さらに考えるなら、広大な版図であるにも関わらず、自然地理環境を概観するなら、「其の四邊を除けば」、運輸交通の便が比較的便利な点も挙げられる。

「蓋し支那は、宛も無底無口の大淵の如」く、「何物にても、一たび此の淵中に入れば、終古出でず、又た出づる能はざる也」。であればこそ「時としては、蛆の湧く虞あるも、底を見る程に涸乾する心配はなき也」。

――さて共産党なる権力集団は「蛆」なのだろうか。「蛆」は退治されようとも、「底」には「涸乾する心配はなき」漢族がウジャウジャ・・・

■「(七〇)支那の恩人は胡也」

「此の無底無口の大淵に、湛へたる水が、全く腐敗し」ない訳は、「小量ながらも、新しき泉源」が絶えず注入されていたからだ。この「小量ながらも、新しき泉源」こそ「胡」、つまり北方あるいは西方から異民族の流入である。であればこそ、「兎も角も支那をして今日まで、其の生命を存續せしめたるは、胡の餘澤也」ということになる。

「支那は、上古より今日に到る迄、未だ一日も胡患なきの日なき也」。だが、そのために「彼等は、刺激せられ、警醒せられ、而して恒に血液を注入せられ」てきたから、「其の生氣が、全く消盡し去る」ことがなかった。

「如何なる新征服者、出で來るにせよ、支那は何時迄も、支那人の支那」である。だからこそ外敵は「一たび足を支那に踏み込めば、乍ちに支那化する也、支那化せざるを得ざる也」。

それというのも寡は衆に、薄は濃に、野は文に敵すことができないという道理からして明らかだ。
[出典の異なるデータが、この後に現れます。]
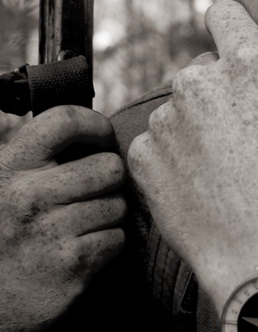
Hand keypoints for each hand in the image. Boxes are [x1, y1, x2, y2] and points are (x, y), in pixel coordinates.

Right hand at [0, 105, 125, 330]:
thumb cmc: (11, 229)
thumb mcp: (12, 181)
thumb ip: (43, 155)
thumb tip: (95, 131)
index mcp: (13, 166)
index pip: (65, 121)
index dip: (96, 125)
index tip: (103, 138)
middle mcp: (29, 196)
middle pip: (109, 167)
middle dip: (110, 180)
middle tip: (94, 192)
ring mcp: (50, 232)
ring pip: (117, 205)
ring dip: (109, 215)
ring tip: (83, 224)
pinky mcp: (72, 265)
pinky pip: (117, 238)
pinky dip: (108, 244)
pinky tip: (84, 248)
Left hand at [128, 0, 257, 311]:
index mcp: (246, 62)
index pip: (222, 13)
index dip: (235, 36)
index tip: (246, 66)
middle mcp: (198, 80)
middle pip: (203, 65)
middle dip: (220, 88)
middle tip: (247, 132)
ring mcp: (166, 117)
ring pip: (179, 103)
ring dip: (195, 122)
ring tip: (225, 162)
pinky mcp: (143, 152)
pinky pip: (156, 137)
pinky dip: (173, 153)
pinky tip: (200, 179)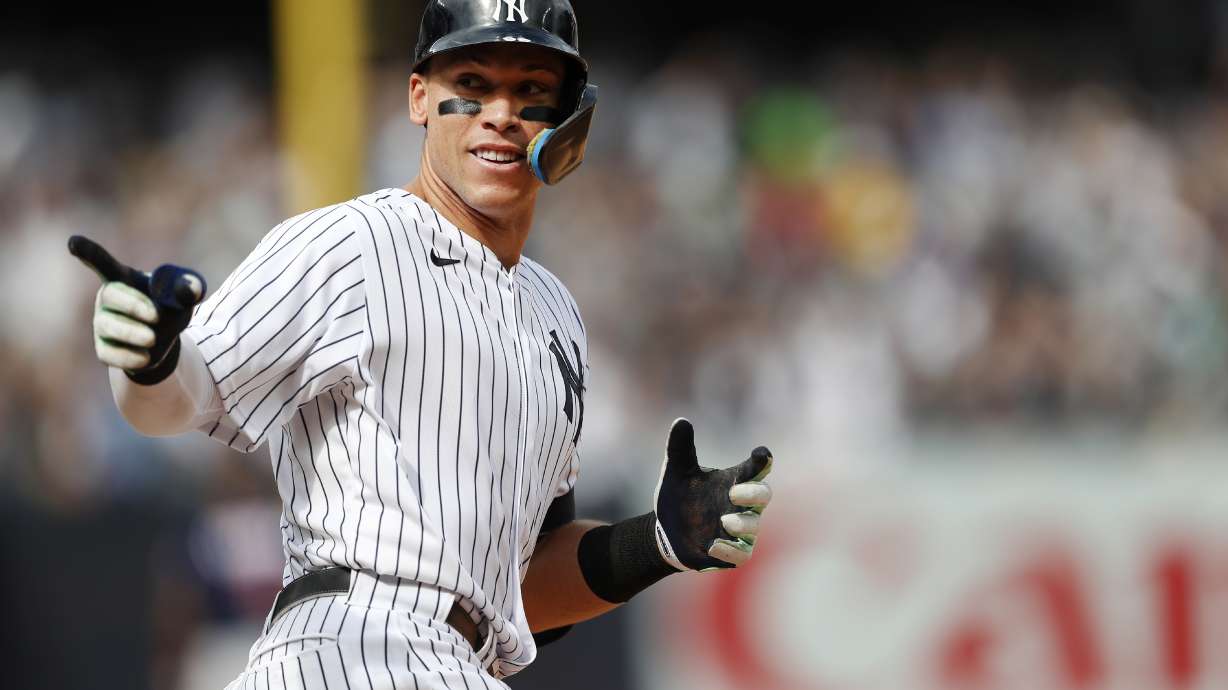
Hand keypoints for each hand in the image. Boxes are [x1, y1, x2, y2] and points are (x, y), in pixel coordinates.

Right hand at [69, 235, 205, 383]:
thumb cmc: (170, 309)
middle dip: (133, 305)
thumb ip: (190, 289)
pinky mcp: (104, 349)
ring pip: (107, 326)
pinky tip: (146, 357)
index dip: (88, 252)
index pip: (103, 263)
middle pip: (110, 295)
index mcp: (124, 279)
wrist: (164, 342)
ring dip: (131, 332)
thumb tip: (193, 289)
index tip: (73, 242)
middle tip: (157, 316)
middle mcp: (107, 300)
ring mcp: (102, 324)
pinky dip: (128, 357)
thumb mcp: (184, 297)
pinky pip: (109, 354)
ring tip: (152, 339)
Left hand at [652, 418, 772, 570]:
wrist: (664, 531)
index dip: (762, 460)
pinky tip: (713, 545)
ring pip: (753, 526)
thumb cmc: (678, 497)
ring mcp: (739, 530)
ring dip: (741, 522)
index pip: (754, 468)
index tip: (762, 454)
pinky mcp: (732, 552)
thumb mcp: (675, 471)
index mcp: (732, 481)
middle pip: (764, 495)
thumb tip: (681, 421)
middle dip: (754, 493)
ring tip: (722, 520)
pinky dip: (730, 550)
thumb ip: (680, 447)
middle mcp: (740, 504)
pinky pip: (741, 554)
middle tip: (734, 493)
「文にして且つ衆、衆にして且濃、是れ支那の同化力の、天下に敵なき所以也」。

――以下、参考までに林語堂の『中国=文化と思想』(林語堂 講談社学術文庫 1999年)が1935年に記しておいた“大予言”を紹介しておく。

林は「共産主義政権が支配するような大激変」を予想したうえで、“その先の中国”を見据え「社会的、没個性、厳格といった外観を持つ共産主義が古い伝統を打ち砕くというよりは、むしろ個性、寛容、中庸、常識といった古い伝統が共産主義を粉砕し、その内実を骨抜きにし共産主義と見分けのつかぬほどまでに変質させてしまうことであろう」・・・

■「(七一)一大同化作用」

「支那の文明に於て」は、新陳代謝は見られずに「陳々堆を成す」のみだ。

「蓋し支那は、大なる化石地獄にして、此中に投ずれば、何物も乍ち化石となる」。「支那文明は(中略)極めて包括的」であり、「彼等は總ての物を呑み盡し、何物をも吐き出さ」ない。「必要に應じては、新奇の物にせよ、異邦の人にせよ、之を採用するに遲疑」しない。ここからも「中華的尊大の風は、恒に自ら把持する」ものの、「攘夷的精神は、殆んど總ての支那人に、多く之を認」めることができない。

歴史的に見ても「傳采廣容に拘らず、一切の外來物を、何時の間にか、之を支那化する一大作用に到りては、實に意想の外にあり」。